“Thank you,” said she, giving him her hand. “You forgive me for being angry just now?”
“The woman who is angry with a man without cause pays him the greatest compliment in her power,” he remarked. “Fate was against us.”
“You think that she is so very—very pretty?” said Miss Craven.
“She?—fate?—I’ll tell you what I think. I think that Harold Wynne has met with the greatest misfortune of his life.”
“If you believe that, I know that I have met with the greatest of my life.”
The corner of the hall was almost wholly in shadow. The settee upon which Mr. Airey and Miss Craven were sitting, was cut off from the rest of the place by the thigh hone of the great skeleton elk. Between the ribs of the creature, however, some rays of light passed from one of the lamps; and, as Mr. Airey looked sympathetically into the face of his companion, he saw the gleam of a tear upon her cheek.
He was deeply impressed—so deeply that some moments had passed before he found himself wondering what she would say next.
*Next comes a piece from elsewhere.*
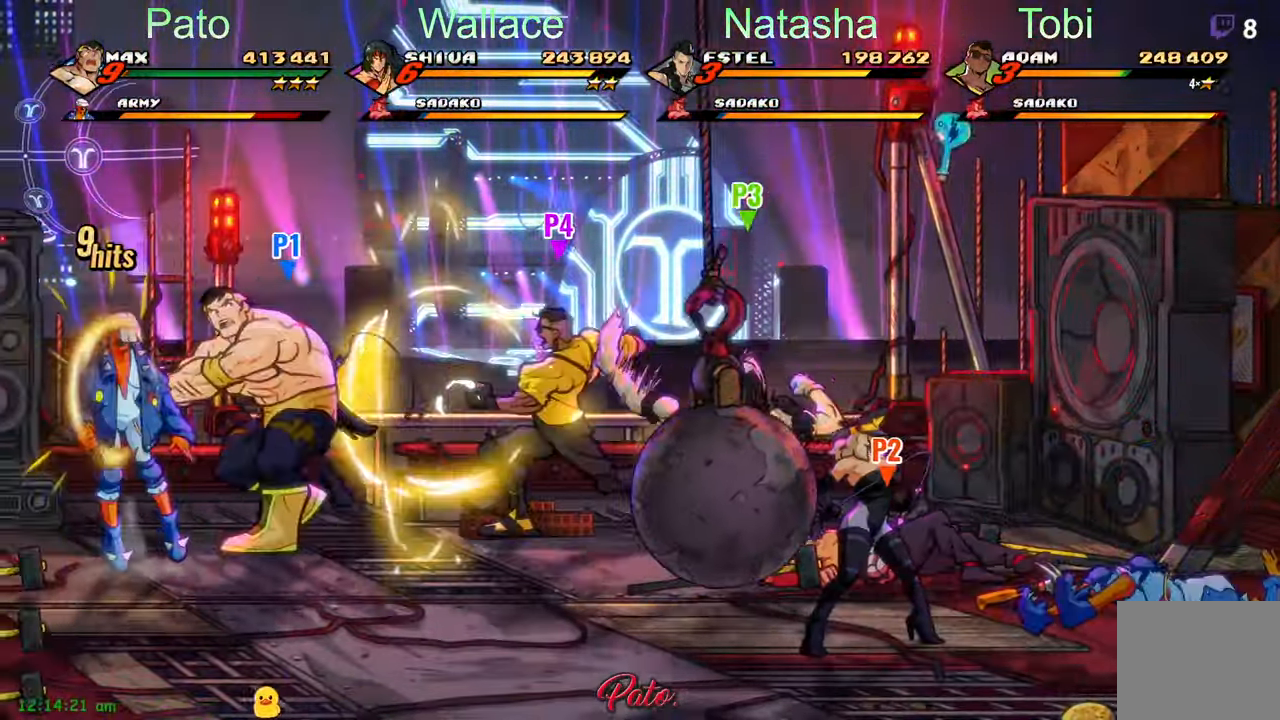
{"buttons": ["DPAD_LEFT"], "left_stick": "center", "events": [[134, "Y", "down"], [217, "Y", "up"], [300, "Y", "down"], [400, "Y", "up"]]}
For a moment he forgot to be on his guard, though if anyone had described the details of a similar scene to him, he would probably have smiled while remarking that when the lamplight gleams upon a tear upon the cheek of a young woman of large experience, is just when a man needs most to be on his guard, He felt in another moment, however, that something was coming.
He waited for it in silence.
It seemed to him in that pause that he was seated by the side of someone whom he had never met before. The girl who was beside him seemed to have nothing in common with Helen Craven. So greatly does a young woman change when she becomes frank.
This is why so many husbands declare—when they are also frank—that the young women whom they marry are in every respect different from the young women who promise to be their wives.